Von Astrid Priebs-Tröger: Viele Tropfen, wenig Glück

Über 40 Aussteller bei der 3. Kunstallee während der Potsdamer Erlebnisnacht

Kunstschmied Michael Soika heizt mächtig ein. Mittels Staubsauger wird das Schmiedefeuer kräftig angeblasen, damit kurz darauf er und seine junge rotbezopfte Gehilfin Laura zu den Schmiedehämmern greifen können. Kraftvoll und im Takt bearbeiten sie das rotglühende Stück Metall. Leider auf einem viel zu kleinen Amboss. Der größere sei ihnen in der vergangenen Nacht, hier direkt vor Ort, gestohlen worden, erzählt der Meister. Doch Jung und Alt bleiben stehen, um das ungleiche Paar bei seinem uralten Handwerk zu beobachten.

Zu schauen und zu probieren gab es so einiges auf der in diesem Jahr zum dritten Mal stattfindenden Kunstmeile zwischen Nauener Tor und Dortustraße. Mehr als vierzig Maler, Fotografen, Bildhauer, Glasgestalter, Illustratoren und Schmuckdesigner waren gekommen, um Ergebnisse ihrer Arbeit zu präsentieren, mit den Besuchern ins Gespräch zu kommen und auch das eine oder andere Stück an den Mann zu bringen. Doch Petrus verdarb ihnen erst einmal gründlich das Geschäft. Zudem weichte er mit seinen ausdauernden Regengüssen den gelbbraunen Weg zwischen den beiden Standreihen so richtig auf.

Auch die acht Künstlerinnen vom Kulturkreis Petzow e.V., die mit ihren inspirierenden puzzleartigen Papierarbeiten zum Thema Kommunikation vertreten waren, hatten alle Hände voll zu tun, um selbige vorm Regen zu schützen. Und die Besucher, die dennoch bei den Künstlern zahlreich vorbeischauten, hasteten zwischen den Güssen schnell weiter. Wie die Familie, die von den blautonigen Ölmalereien der georgischen Malerin Liana Nakashidze sofort angetan war. Doch ehe die aus Batumi stammende und jetzt in Berlin lebende Künstlerin dazu kam, mit ihnen über den Preis eines kessen Mädchenporträts zu verhandeln, waren sie schon wieder weg.

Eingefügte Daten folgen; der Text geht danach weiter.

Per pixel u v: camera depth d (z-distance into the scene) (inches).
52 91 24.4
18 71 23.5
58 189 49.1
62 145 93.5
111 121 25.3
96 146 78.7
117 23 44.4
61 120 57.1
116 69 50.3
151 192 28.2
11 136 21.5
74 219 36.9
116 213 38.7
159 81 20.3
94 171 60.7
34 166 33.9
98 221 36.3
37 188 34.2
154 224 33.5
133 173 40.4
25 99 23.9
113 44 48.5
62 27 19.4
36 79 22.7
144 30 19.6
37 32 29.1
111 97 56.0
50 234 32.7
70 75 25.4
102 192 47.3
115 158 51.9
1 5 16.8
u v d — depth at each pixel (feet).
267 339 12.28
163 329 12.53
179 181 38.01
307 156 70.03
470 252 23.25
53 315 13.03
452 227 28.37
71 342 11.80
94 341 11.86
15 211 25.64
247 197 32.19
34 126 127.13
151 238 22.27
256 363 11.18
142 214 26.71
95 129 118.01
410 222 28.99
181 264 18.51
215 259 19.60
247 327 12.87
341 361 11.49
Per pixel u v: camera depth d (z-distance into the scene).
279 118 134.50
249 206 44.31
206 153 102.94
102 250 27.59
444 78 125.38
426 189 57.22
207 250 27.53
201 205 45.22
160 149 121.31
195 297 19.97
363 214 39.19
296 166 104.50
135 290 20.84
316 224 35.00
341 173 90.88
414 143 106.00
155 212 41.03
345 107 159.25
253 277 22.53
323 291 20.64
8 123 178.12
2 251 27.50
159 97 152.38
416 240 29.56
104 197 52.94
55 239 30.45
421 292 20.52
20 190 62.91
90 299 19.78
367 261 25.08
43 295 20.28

Viel Zeit zum Gespräch nahm sich dagegen die in Potsdam und Berlin lebende Malerin und Performerin Julia Antonia, die an ihrem Stand blind gezeichnete und später mit einem Holzbeitel in farbige Holzplatten geritzte Porträts anbot. Sie erzählte, wie viel gegenseitiges Vertrauen dieser von ihr erfundene Schaffensprozess voraussetzt und wie sehr sich Künstler und Modell dabei aufeinander einlassen. Gern hätte die junge Malerin, die sich eine riesige exotische Blüte in ihr Haar gesteckt hatte, auch die Besucher der Kunstallee dazu eingeladen, aber sowohl das Wetter, als auch ihr Standort, an der um diese Zeit vielbefahrenen Hegelallee, verhinderten eine solche entspannte Atmosphäre.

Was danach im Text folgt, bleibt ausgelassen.